# FITNESS and NUTRITION FORUM > DIET AND NUTRITION >  keto vs carb cycling

## GoldChest

for who used the both, what is the best?
im currently on keto, 10 week, but the results its not what i expected..thinking about change to carb cycling

----------


## t-gunz

results should come quickly with keto. 10 weeks on keto if done right u should of dropped a lot of fat. 

have you?

i cant stand the diet. i get to much cravings. so carb cycling keeps me sane. plus i have more enegery whilst carb cycling

----------


## GoldChest

i dropped 22 lbs, dont know if its much or not, but i expected more from this, im already 1500kcal and just 11% bf, i think im gonna try carb cycling, i have already dont it one time it was good.
at the start i got some energy on keto, but now im looking to flat and need a lot of stimulants to train...time to some carbs

----------


## musclestack

I'm curious....what kind of results WERE you expecting? With the numbers you've given, you are losing over 2 pounds per week, which is fantastic imo unless some muscle went as well. You didn't list your starting stats, but 1,500 cals/day is pretty low so this may be a reason why you are so lethargic in the gym. Did you lose any strength?

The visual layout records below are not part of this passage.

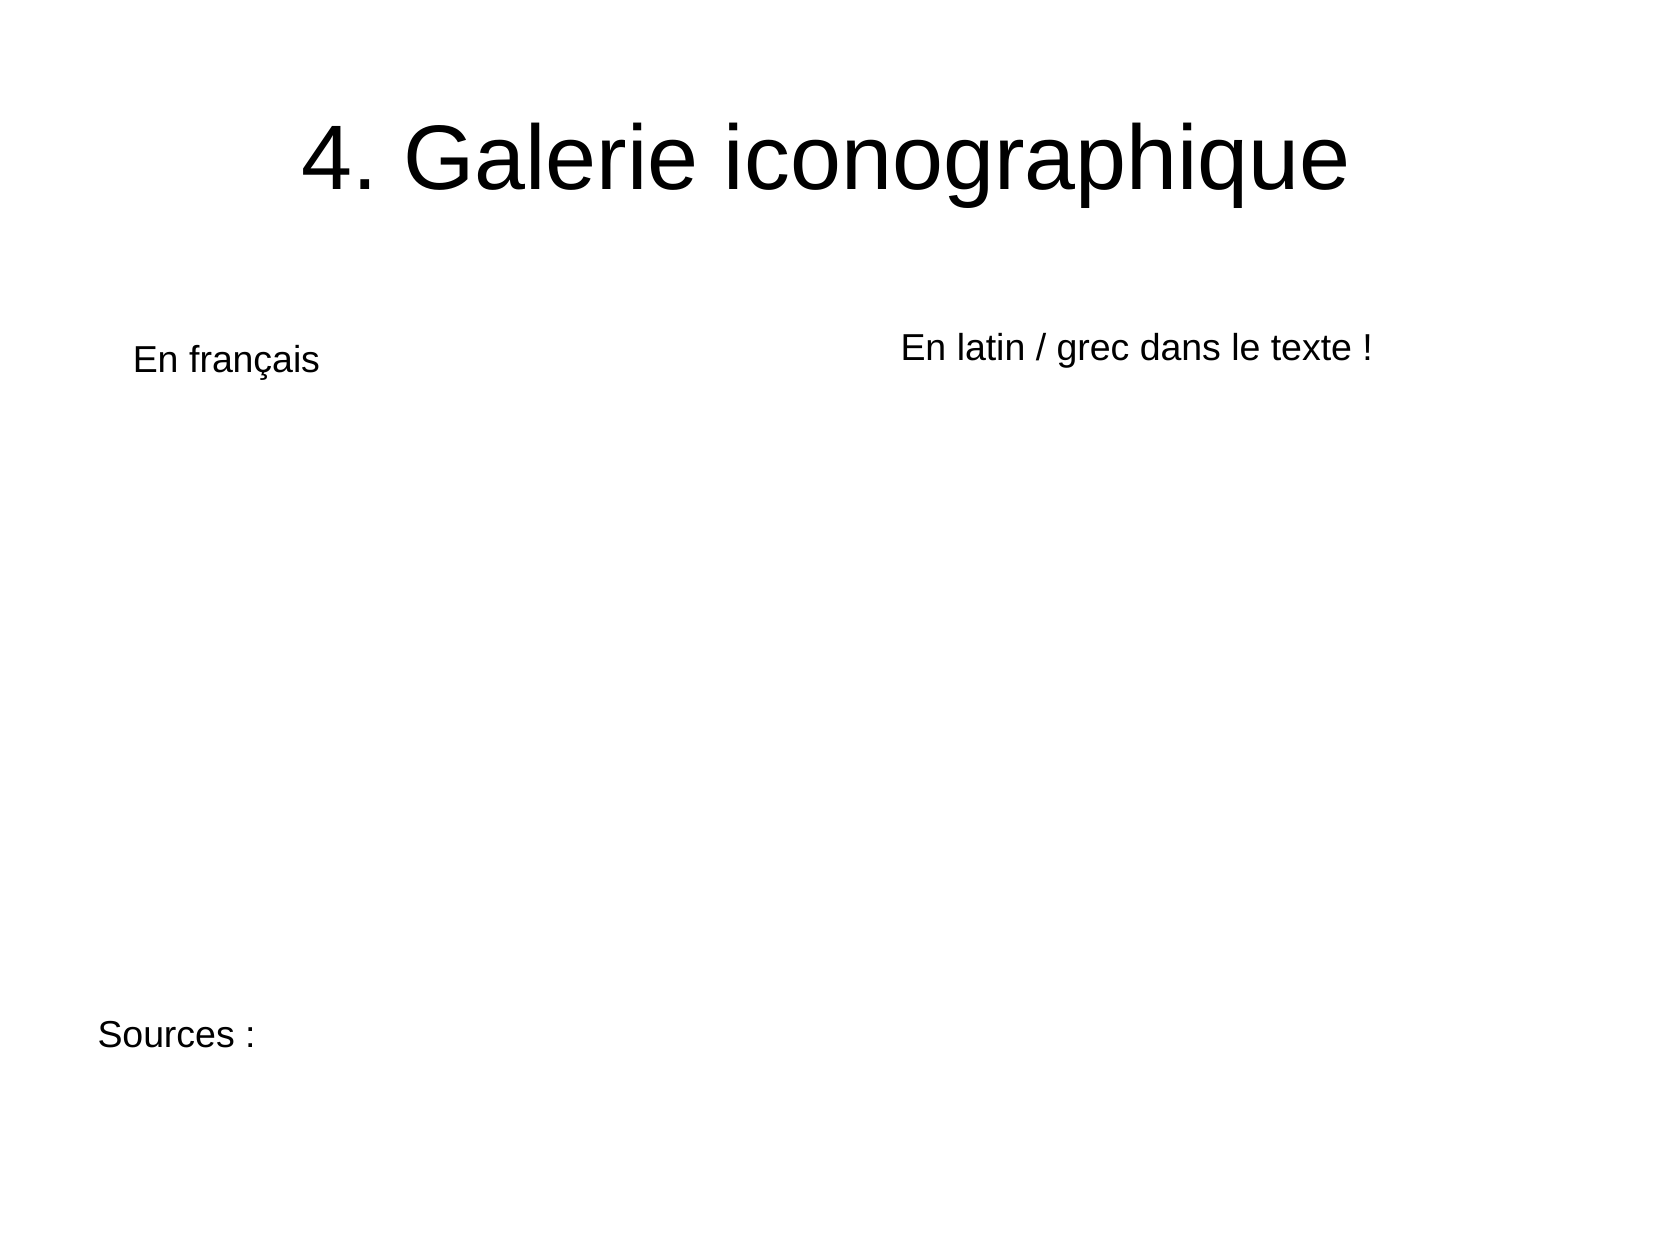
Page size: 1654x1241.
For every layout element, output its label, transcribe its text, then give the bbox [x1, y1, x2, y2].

title 4. Galerie iconographique [82, 49, 1571, 257]
text_box En français [118, 330, 804, 724]
text_box Sources : [82, 1006, 1099, 1063]
text_box En latin / grec dans le texte ! [885, 318, 1583, 376]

As far as the original question, I cannot comment as I've never cycled carbs (although I plan to in the future). Good luck.

----------


## ConnorMacLeod

ive been on keto for 4 days and i can already see some results keto is a great diet imo

----------


## musclestack

What you lost in 4 days is water weight due to carb depletion.

----------


## ConnorMacLeod

[QUOTE=musclestack;5629634]What you lost in 4 days is water weight due to carb depletion.[/QUOT

true. but from what i heard the results should be great

----------


## musclestack

Yes, they should be great if done properly; the same goes for any diet. I just noticed that you said *"keto is a great diet imo"* when, in fact, you've only been on the diet for 4 days and we both now agree that what you've lost is water weight. What you *heard* about the diet and your *opinion*, which doesn't have much merit right now since it's so early on, are two different things.

BTW-I hope I'm not coming off as being a d**k. It's been a long day, and I just feel like giving someone some hell. That someone is you Connor  :Smilie: 

Cheers!

----------